TRIBUNAL DE JUSTIÇA DO ESTADO DO PIAUÍ
ÓRGÃO JULGADOR : 1ª Câmara Especializada Cível
AGRAVO DE INSTRUMENTO (202) No 0757012-84.2022.8.18.0000
AGRAVANTE: MARIA JOSE LOPES
Advogado(s) do reclamante: GABRIEL FREITAS BISPO DOS ANJOS REGISTRADO(A) CIVILMENTE COMO GABRIEL FREITAS BISPO DOS ANJOS
AGRAVADO: BANCO BRADESCO S.A.
Advogado(s) do reclamado: LARISSA SENTO SE ROSSI
RELATOR(A): Desembargador ADERSON ANTONIO BRITO NOGUEIRA
EMENTA
“PROCESSUAL CIVIL E BANCÁRIO. AGRAVO REGIMENTAL NOS EMBARGOS DE DECLARAÇÃO NO AGRAVO DE INSTRUMENTO. RECURSO ESPECIAL. CARTÃO DE CRÉDITO. JUROS REMUNERATÓRIOS. ALEGAÇÃO DE ABUSIVIDADE. AUSÊNCIA DE DEMONSTRAÇÃO CABAL. TAXA MÉDIA DE MERCADO. REFERENCIAL A SER ADOTADO.
1. A circunstância de a taxa de juros remuneratórios praticada pela instituição financeira exceder a taxa média do mercado não induz, por si só, a conclusão de abusividade, consistindo a referida taxa em um referencial a ser considerado, e não em um limite que deva ser necessariamente observado pelas instituições financeiras.
2. Para considerar abusivos os juros remuneratórios praticados é imprescindível que se proceda, em cada caso específico, a uma demonstração cabal de sua abusividade (REsp 1.061.530/RS, Rel.
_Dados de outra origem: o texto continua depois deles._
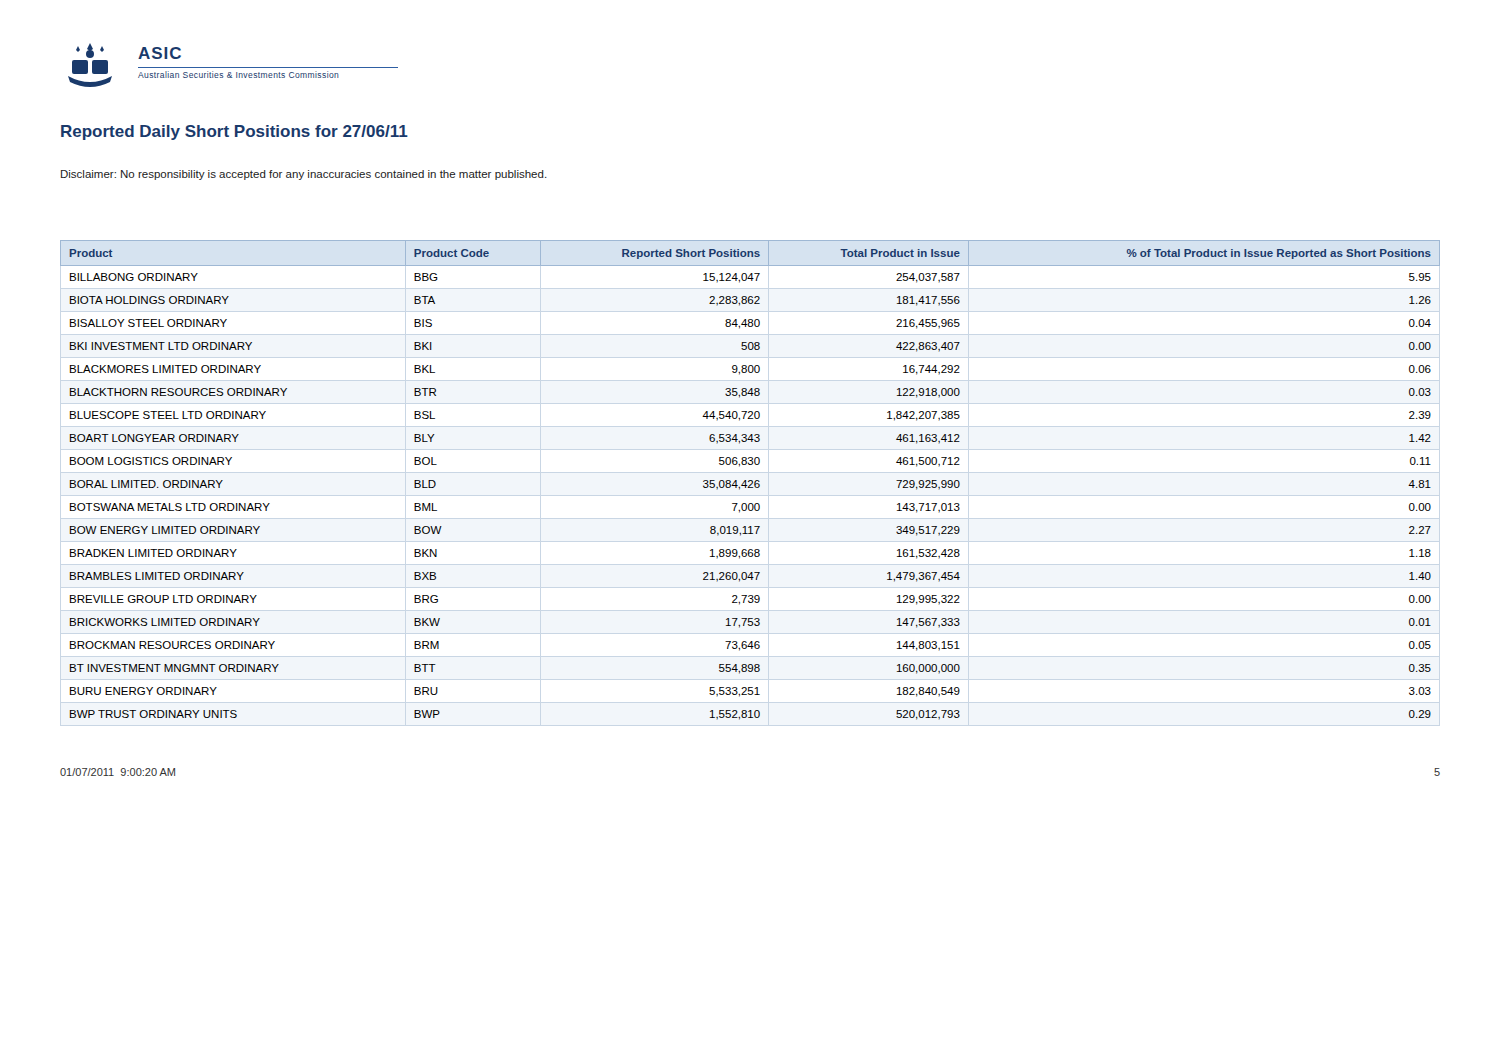ASIC
Australian Securities & Investments Commission
Reported Daily Short Positions for 27/06/11
Disclaimer: No responsibility is accepted for any inaccuracies contained in the matter published.
| Product | Product Code | Reported Short Positions | Total Product in Issue | % of Total Product in Issue Reported as Short Positions |
| --- | --- | --- | --- | --- |
| BILLABONG ORDINARY | BBG | 15,124,047 | 254,037,587 | 5.95 |
| BIOTA HOLDINGS ORDINARY | BTA | 2,283,862 | 181,417,556 | 1.26 |
| BISALLOY STEEL ORDINARY | BIS | 84,480 | 216,455,965 | 0.04 |
| BKI INVESTMENT LTD ORDINARY | BKI | 508 | 422,863,407 | 0.00 |
| BLACKMORES LIMITED ORDINARY | BKL | 9,800 | 16,744,292 | 0.06 |
| BLACKTHORN RESOURCES ORDINARY | BTR | 35,848 | 122,918,000 | 0.03 |
| BLUESCOPE STEEL LTD ORDINARY | BSL | 44,540,720 | 1,842,207,385 | 2.39 |
| BOART LONGYEAR ORDINARY | BLY | 6,534,343 | 461,163,412 | 1.42 |
| BOOM LOGISTICS ORDINARY | BOL | 506,830 | 461,500,712 | 0.11 |
| BORAL LIMITED. ORDINARY | BLD | 35,084,426 | 729,925,990 | 4.81 |
| BOTSWANA METALS LTD ORDINARY | BML | 7,000 | 143,717,013 | 0.00 |
| BOW ENERGY LIMITED ORDINARY | BOW | 8,019,117 | 349,517,229 | 2.27 |
| BRADKEN LIMITED ORDINARY | BKN | 1,899,668 | 161,532,428 | 1.18 |
| BRAMBLES LIMITED ORDINARY | BXB | 21,260,047 | 1,479,367,454 | 1.40 |
| BREVILLE GROUP LTD ORDINARY | BRG | 2,739 | 129,995,322 | 0.00 |
| BRICKWORKS LIMITED ORDINARY | BKW | 17,753 | 147,567,333 | 0.01 |
| BROCKMAN RESOURCES ORDINARY | BRM | 73,646 | 144,803,151 | 0.05 |
| BT INVESTMENT MNGMNT ORDINARY | BTT | 554,898 | 160,000,000 | 0.35 |
| BURU ENERGY ORDINARY | BRU | 5,533,251 | 182,840,549 | 3.03 |
| BWP TRUST ORDINARY UNITS | BWP | 1,552,810 | 520,012,793 | 0.29 |
01/07/2011 9:00:20 AM
5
Ministra NANCY ANDRIGHI, SEGUNDA SEÇÃO, julgado em 22/10/2008, DJede 10/3/2009; REsp 271.214/RS, Rel. Ministro ARI PARGENDLER, Rel. p/Acórdão Ministro CARLOS ALBERTO “MENEZES DIREITO, SEGUNDA SEÇÃO, julgado em 12/3/2003, DJ de 4/8/2003).
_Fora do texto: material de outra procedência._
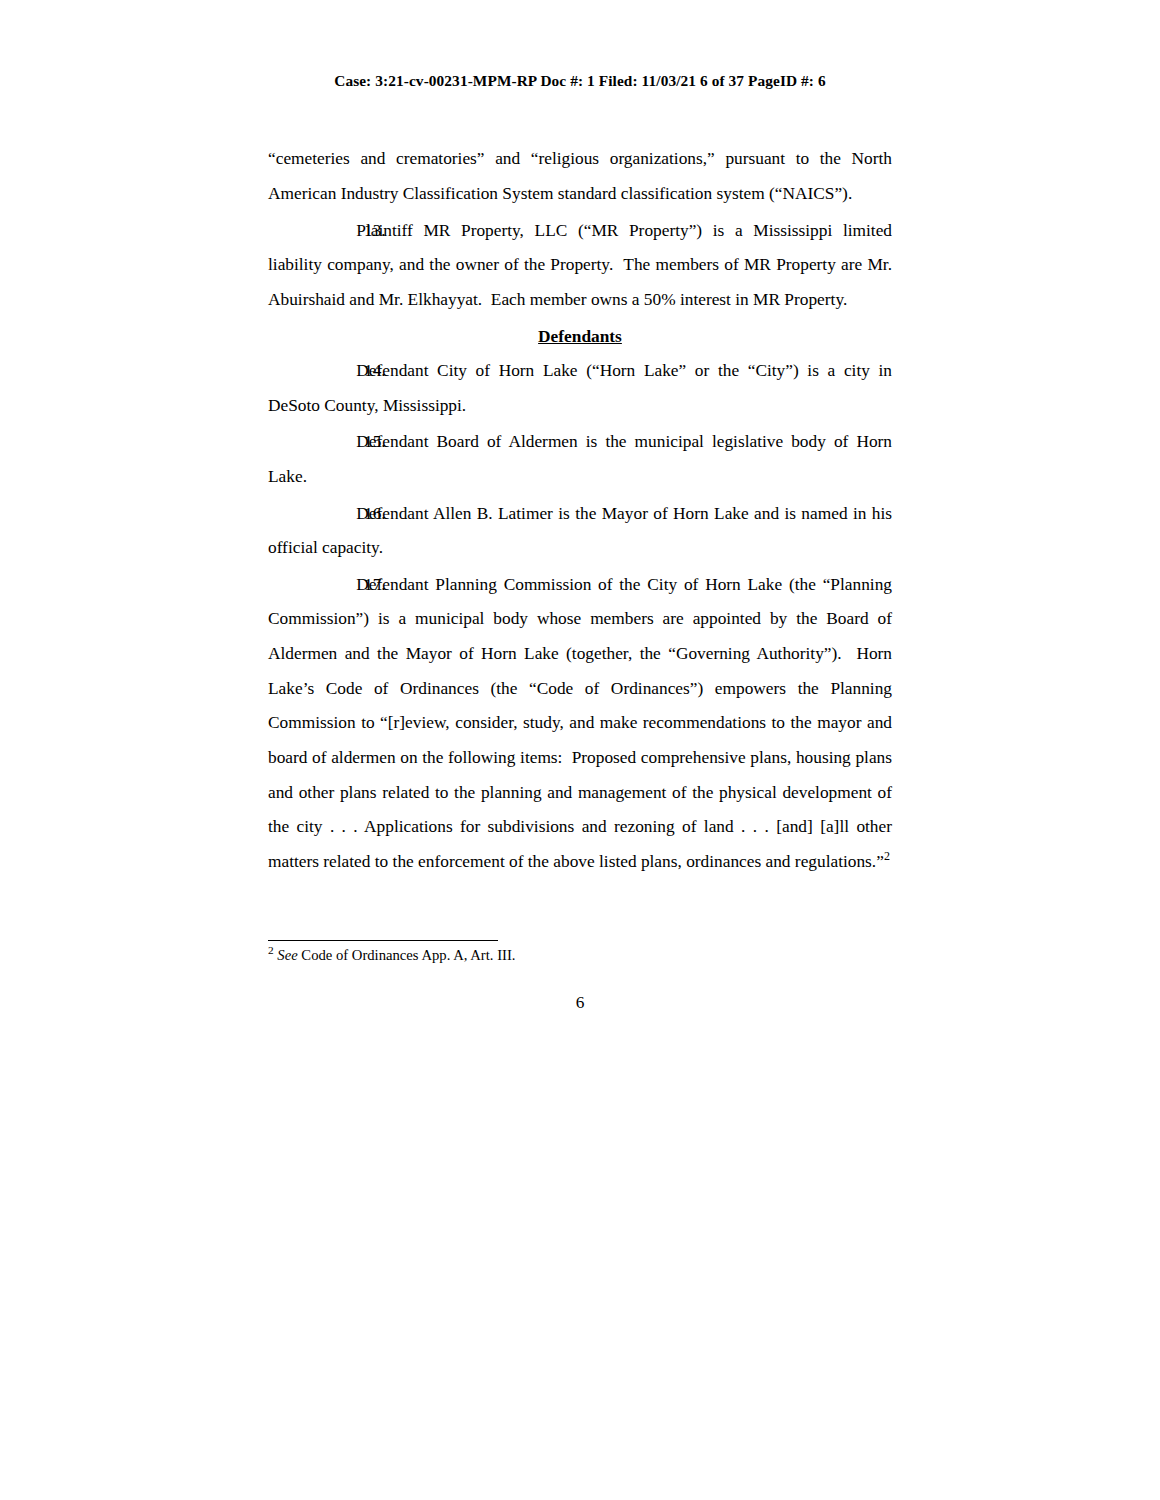Case: 3:21-cv-00231-MPM-RP Doc #: 1 Filed: 11/03/21 6 of 37 PageID #: 6
“cemeteries and crematories” and “religious organizations,” pursuant to the North American Industry Classification System standard classification system (“NAICS”).
13. Plaintiff MR Property, LLC (“MR Property”) is a Mississippi limited liability company, and the owner of the Property. The members of MR Property are Mr. Abuirshaid and Mr. Elkhayyat. Each member owns a 50% interest in MR Property.
Defendants
14. Defendant City of Horn Lake (“Horn Lake” or the “City”) is a city in DeSoto County, Mississippi.
15. Defendant Board of Aldermen is the municipal legislative body of Horn Lake.
16. Defendant Allen B. Latimer is the Mayor of Horn Lake and is named in his official capacity.
17. Defendant Planning Commission of the City of Horn Lake (the “Planning Commission”) is a municipal body whose members are appointed by the Board of Aldermen and the Mayor of Horn Lake (together, the “Governing Authority”). Horn Lake’s Code of Ordinances (the “Code of Ordinances”) empowers the Planning Commission to “[r]eview, consider, study, and make recommendations to the mayor and board of aldermen on the following items: Proposed comprehensive plans, housing plans and other plans related to the planning and management of the physical development of the city . . . Applications for subdivisions and rezoning of land . . . [and] [a]ll other matters related to the enforcement of the above listed plans, ordinances and regulations.”2
2 See Code of Ordinances App. A, Art. III.
6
3. Agravo regimental a que se nega provimento. (STJ - AgRg nos EDcl no Ag: 1322378 RN 2010/0117588-0, Relator: Ministro RAUL ARAÚJO, Data de Julgamento: 14/06/2011, T4 - QUARTA TURMA, Data de Publicação: DJe 01/08/2011).
RELATÓRIO
AGRAVO DE INSTRUMENTO (202) -0757012-84.2022.8.18.0000
Origem:
AGRAVANTE: MARIA JOSE LOPES
Advogado do(a) AGRAVANTE: GABRIEL FREITAS BISPO DOS ANJOS - DF62229-A
AGRAVADO: BANCO BRADESCO S.A.
Advogado do(a) AGRAVADO: LARISSA SENTO SE ROSSI - BA16330-A
RELATOR(A): Desembargador ADERSON ANTONIO BRITO NOGUEIRA
RELATÓRIO:
Trata-se de Agravo de Instrumento interposto por MARIA JOSÉ LOPES, em face da decisão interlocutória de ID. 8058412, prolatada na ação nº 0801208-29.2022.8.18.0069 (Empréstimo Consignado), ajuizada em face do BANCO BRADESCO S.A.
Na Decisão agravada (ID. 8058412), o juízo “a quo” indeferiu o pedido de tutela urgência requerida na exordial.
Nas razões deste agravo de instrumento, a recorrente pugnou pela readequação do valor das parcelas decorrentes do contrato de empréstimo consignado nº 123402488173, e pela aplicação de multa diária no importe de R$ 300,00 (trezentos reais) até a comprovação de seu cumprimento.
Na decisão monocrática de ID 8087799, foi mantida a decisão do juízo de 1ª instância e denegado o pedido de liminar.
A parte requerida, Banco Bradesco S.A, apresentou contrarrazões ao agravo de instrumento, nas quais argumenta que não há motivos para que seja reformada a decisão agravada, já que não estão presentes o fumus boni iuris e o periculum in mora, exigidos pelo artigo 300 do CPC.
É o que importa relatar.
Encaminhem-se os presentes autos ao Presidente da 1ª Câmara Especializada Cível deste TJPI, para a sua inclusão em pauta de julgamento, nos termos do art. 934, do CPC.
VOTO
VOTO
Analisados os requisitos de admissibilidade pela decisão de ID 8087799 e já devidamente instruído o recurso com os documentos indispensáveis à sua interposição, passo a examinar o mérito.
A liminar foi indeferida, conforme já dito na decisão de ID 8087799 e entendo que nada justifica a concessão de antecipação de tutela em favor da agravante, no julgamento final deste agravo.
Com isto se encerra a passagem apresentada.